Birden fazla hayat yaşayanı Birden fazla ölüm bekler.
İçimizden bir parça kopmuştu, Ve o kopan şeyin adı Umut’tu.
Ey inleyen rüzgâr! Biz ne yaptık Ki bunları görmeye mecbur kaldık?
Dünya döner, Ama sakat kalır zincirlenen bilekler
Ne hoştur meşe’nin, karaağacın yaprakları, Bahar mevsiminde yeşeren dalları; Ama ne fenadır görmek darağacını, Ve köklerindeki yılan ısırıklarını: Ve dinç de olsa, cılız da olsa, o adam, Mutlaka ölecek, gençliğine doyamadan!

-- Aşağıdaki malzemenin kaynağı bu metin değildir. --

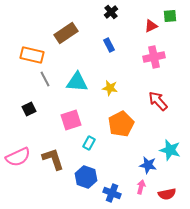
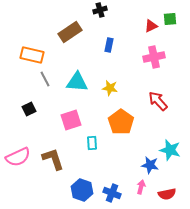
black cross: moved 11 px left, 2 px up; rotated 24 degrees clockwise
green square: moved 3 px down
brown rectangle: moved 4 px right, 1 px up
blue rectangle: rotated 40 degrees clockwise
orange pentagon: moved 2 px up; rotated 10 degrees counterclockwise
cyan rectangle: moved 3 px right; rotated 32 degrees counterclockwise
blue star: moved 2 px right
blue hexagon: moved 4 px left, 13 px down
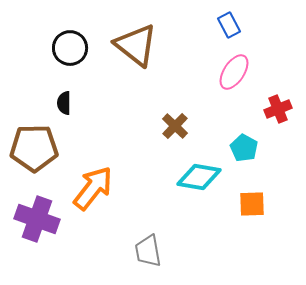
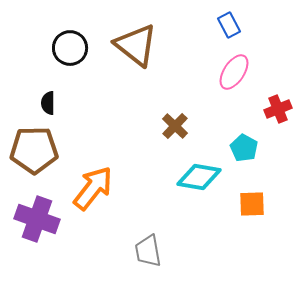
black semicircle: moved 16 px left
brown pentagon: moved 2 px down
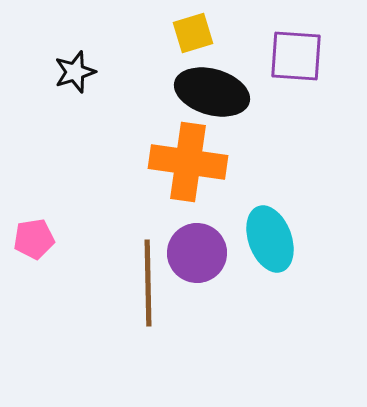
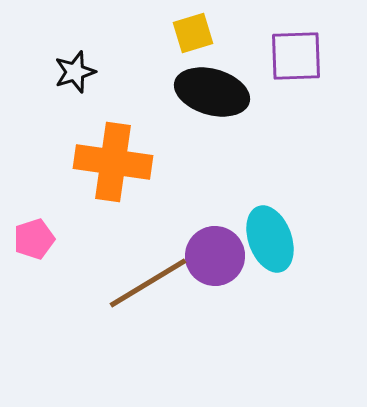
purple square: rotated 6 degrees counterclockwise
orange cross: moved 75 px left
pink pentagon: rotated 9 degrees counterclockwise
purple circle: moved 18 px right, 3 px down
brown line: rotated 60 degrees clockwise
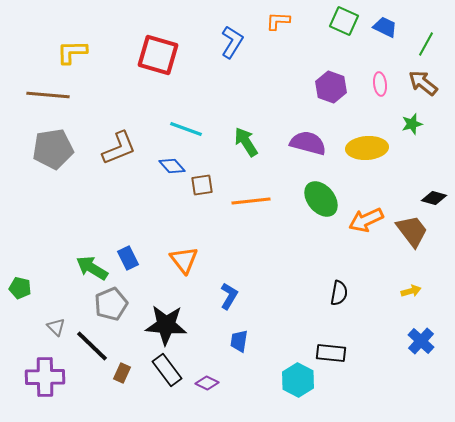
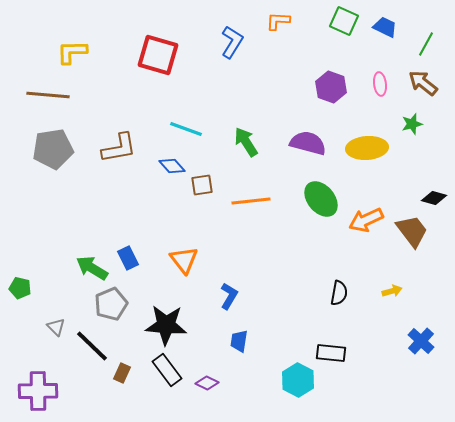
brown L-shape at (119, 148): rotated 12 degrees clockwise
yellow arrow at (411, 291): moved 19 px left
purple cross at (45, 377): moved 7 px left, 14 px down
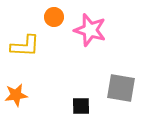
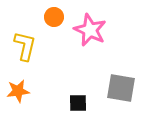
pink star: rotated 8 degrees clockwise
yellow L-shape: rotated 80 degrees counterclockwise
orange star: moved 2 px right, 4 px up
black square: moved 3 px left, 3 px up
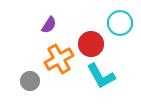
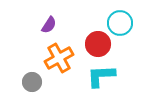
red circle: moved 7 px right
orange cross: moved 1 px up
cyan L-shape: rotated 116 degrees clockwise
gray circle: moved 2 px right, 1 px down
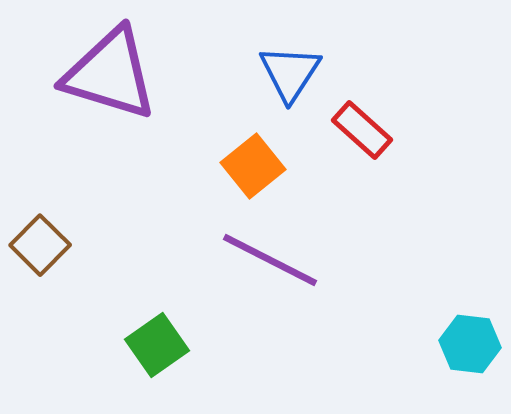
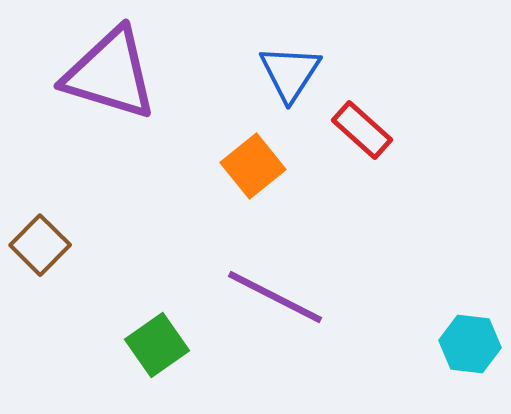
purple line: moved 5 px right, 37 px down
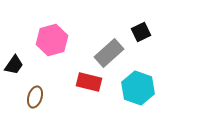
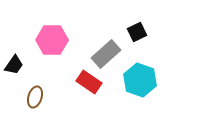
black square: moved 4 px left
pink hexagon: rotated 16 degrees clockwise
gray rectangle: moved 3 px left, 1 px down
red rectangle: rotated 20 degrees clockwise
cyan hexagon: moved 2 px right, 8 px up
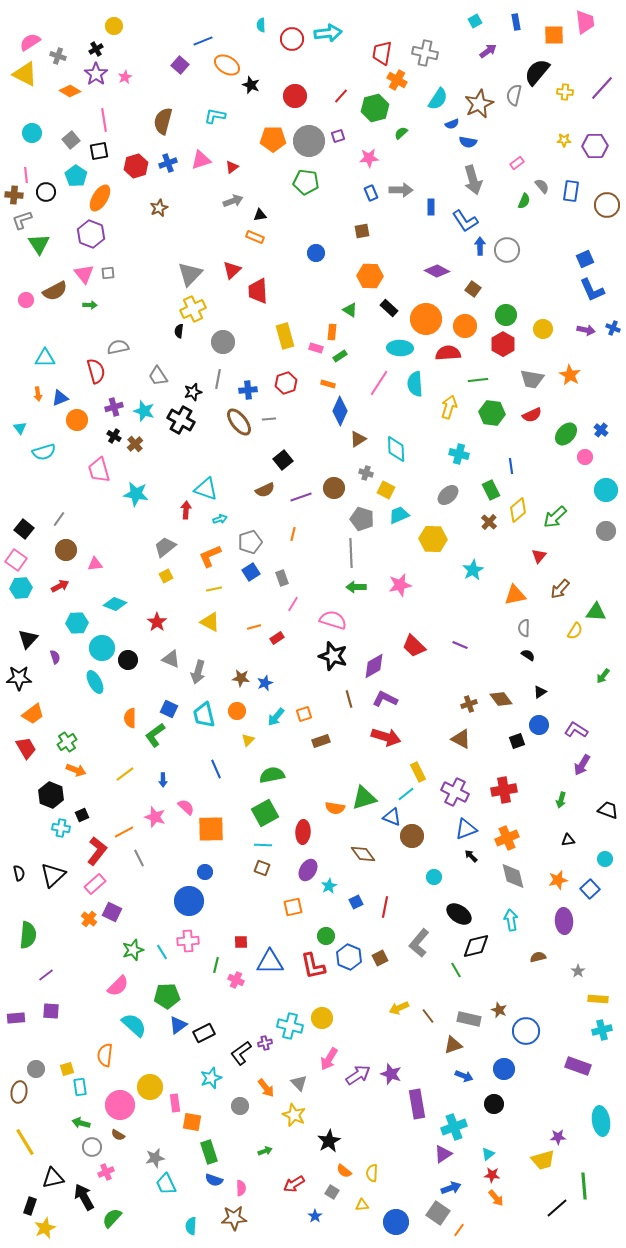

Peki kim dayanabilir darağacında Boynunda kendir ilmekle durmaya, Ve gökyüzüne son bir defa Celladın elleri arasından bakmaya?
Ne ellerini ovuşturdu, ne gözyaşı döktü, Ne etrafına bakındı, ne hasretle bitap düştü, Yalnızca havayı içine çekti, sanki Havada bir şifa, bir derman varmış gibi; Öylece ağzını açtı, ve içti güneşi Güneş sanki şarapmış gibi!
Bu adam sevdiğini öldürmüştü, Ve bu yüzden de ölmüştü. Ve herkes öldürür sevdiğini, Bunu böyle bilin, Kimi hazin bir bakışla öldürür, Kimi latif bir sözle, Korkaklar öperek öldürür, Yürekliler kılıç darbeleriyle!